Conditions of scarcity comprise a balancing feedback loop that traps people in poverty. So what’s the solution? As Karelis argues and research backs up, the most reliable way to alleviate poverty is to give people money. Removing some of the scarcity from peoples’ lives increases the marginal utility of removing the rest of it, a reinforcing feedback loop that just needs a kick start. It’s disheartening that reducing inequality seems to be the last thing our society is willing to try, but I’m encouraged to see policies like universal basic income and organizations like GiveDirectly getting traction, thanks in no small part to the philosophy of effective altruism inspired by the work of moral philosopher Peter Singer.
In My Life
While I’ve never experienced the kind of economic scarcity about which Karelis writes, I’ve found applications of this idea in my own life. In December of 2019 my second child was born, leading to a scarcity of sleep, energy, and especially time in my life. A few months later, the COVID-19 pandemic hit, imposing a scarcity of social interaction, exercise, and even moreso time due to daycare closing frequently and unpredictably. When I have found snippets of time, I’ve found myself drinking or playing video games instead of catching up on chores or personal projects like writing. How irrationally unproductive, right? But marginal utility increasing amid scarcity explains why: when I have too little free time outside of work and childcare to clean the whole house or write an essay, the value of making incremental progress on any such goal is quite low. And the value of fleeting pleasure that make me feel less bad about not attaining those goals is proportionally higher.

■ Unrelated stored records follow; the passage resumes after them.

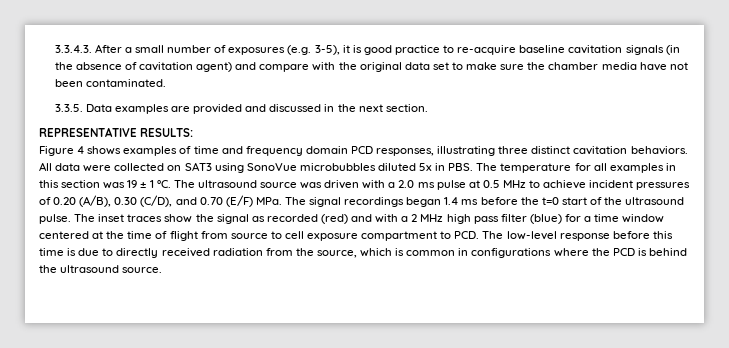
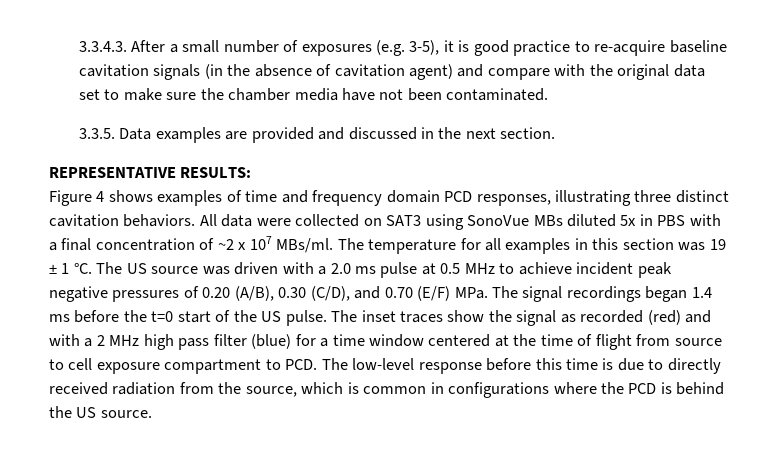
[299,163,376,171] microbubbles -> [533,215,563,226] MBs
[448,163,474,171] PBS. -> [657,214,721,226] [49,236,334,253] PBS with a final concentration of ~2 x 107 MBs/ml.
[197,180,257,188] ultrasound -> [126,263,147,274] US
(634, 184) none -> [637,262,672,278] [49,286,108,302] peak negative
[625,197,685,205] ultrasound -> [261,311,282,322] US
[60,265,120,273] ultrasound -> [76,407,97,418] US

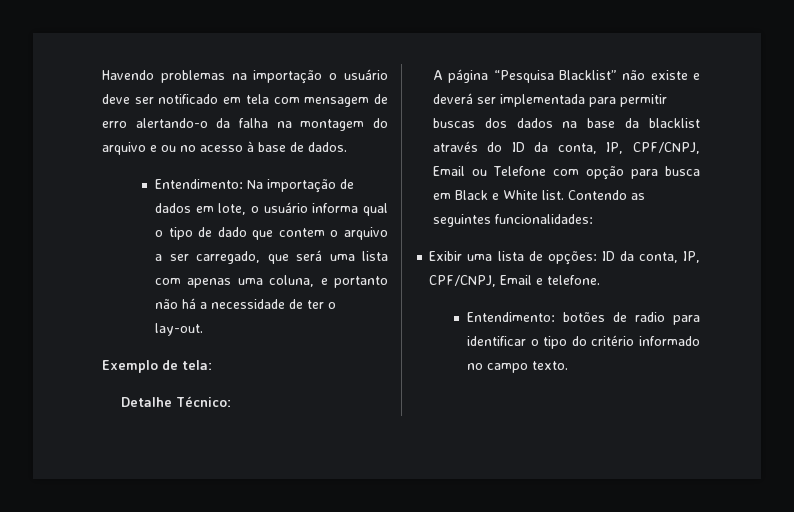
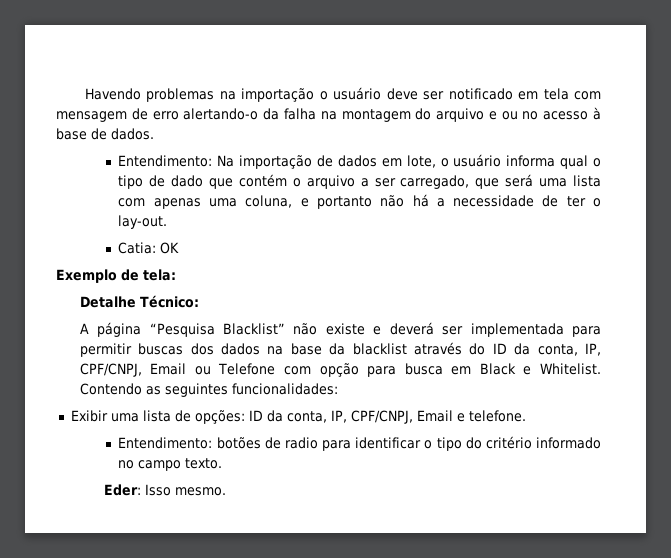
[278,228,325,237] contem -> [238,174,287,187] contém
(204, 329) none -> [118,242,180,254] // Catia: OK
[502,190,564,200] White list. -> [540,363,601,375] Whitelist.
(569, 365) none -> [103,484,226,496] // Eder: Isso mesmo.

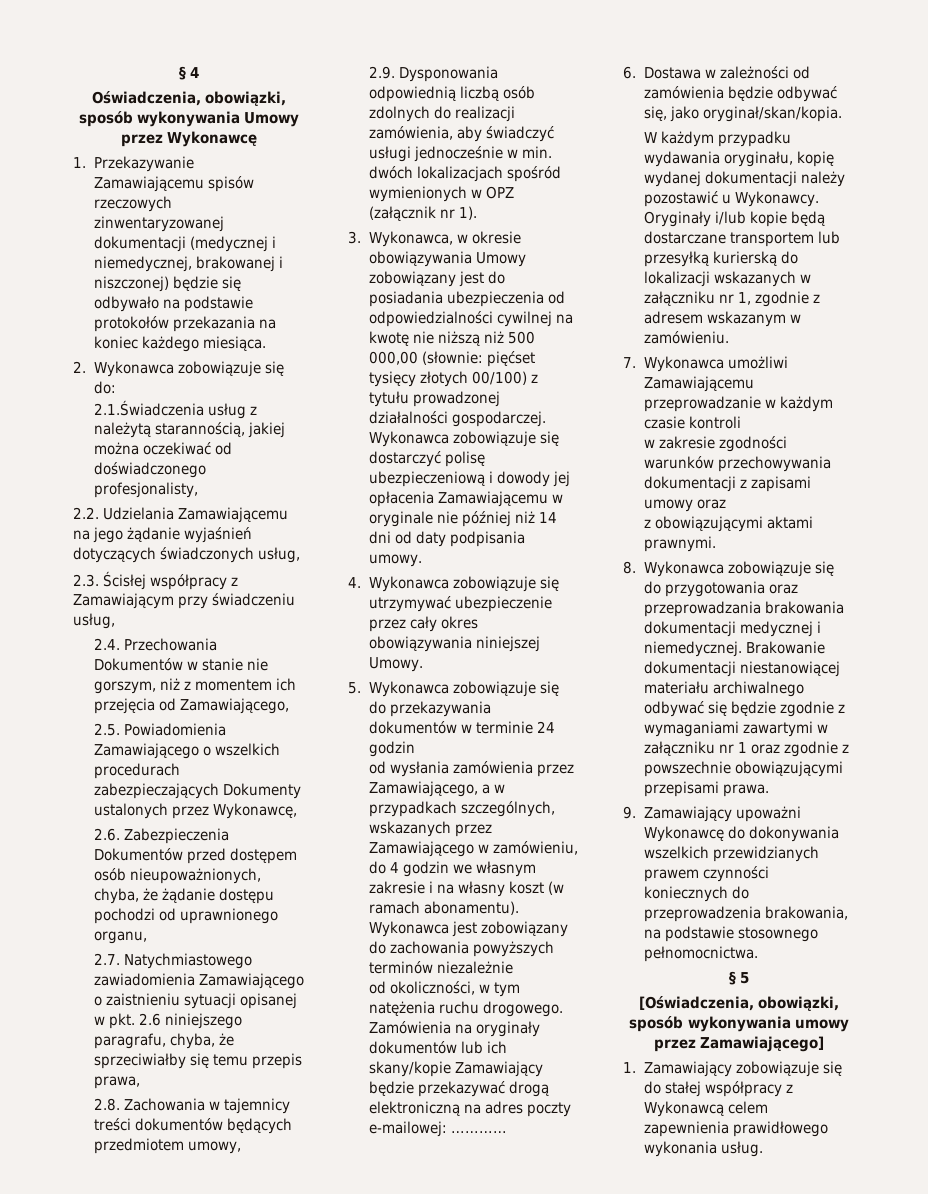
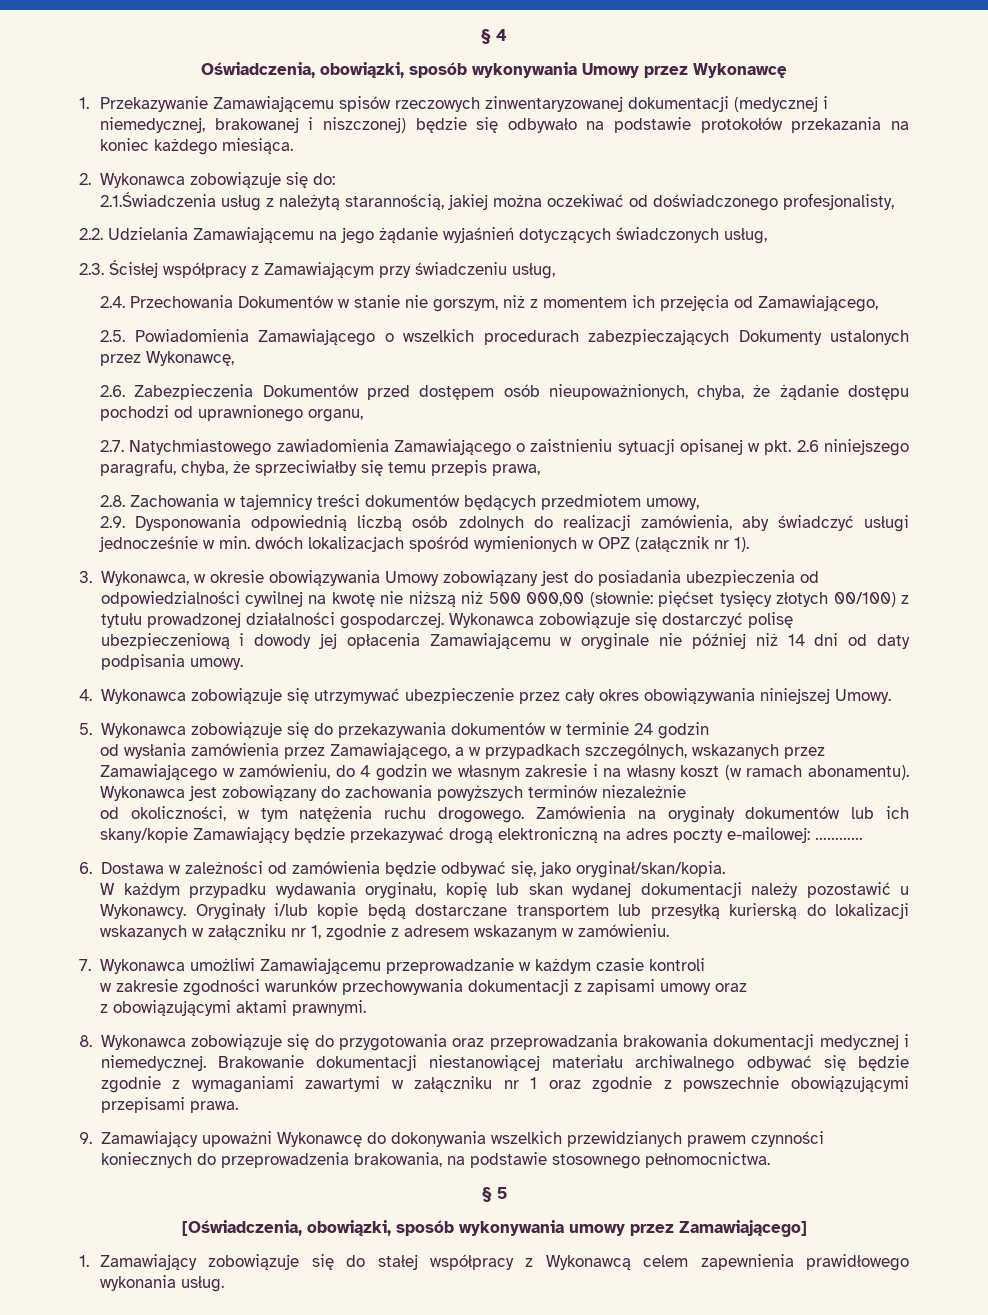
(835, 159) none -> [496,883,563,895] lub skan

What I needed was a kick-start to lift me partially out of these conditions of time-scarcity, but I couldn’t see that. On the contrary, I barely had time to keep up at work, so taking time off for myself seemed extravagant and unrealistic. It wasn’t until a year and a half later in July 2021 that my employer instituted “Summer Break,” a mandatory week off for all employees, that I finally had time to catch my breath, and realize just how much I’d been suffocating.
Elsewhere
A good friend (and fellow note.gardener) has been thinking a lot about what he calls “the empty tank” (i.e. scarcity of energy, motivation, etc.) and the ways that an empty tank, especially one left empty for a while, can shape how we look at and experience the world. He comes to a similar conclusion that you can’t just “try harder” to drive on an empty tank; you have to change the systems you’re a part of (your environment) to change the level in your tank:
Mind your tank. If it is empty fill it up. If you can’t seem to fill it up in your current environment, I beg you to reconsider your environment.
This remind me a lot about the systems thinking approach to modeling systems as stocks and flows, and how the outward behavior of a system (including oneself!) can often be understood and explained by its internal levels (stocks) of the resources on which it depends. If a low stock is causing some behavior you’d rather change, you have to look at what’s flowing into and out of that stock causing the low level and change those.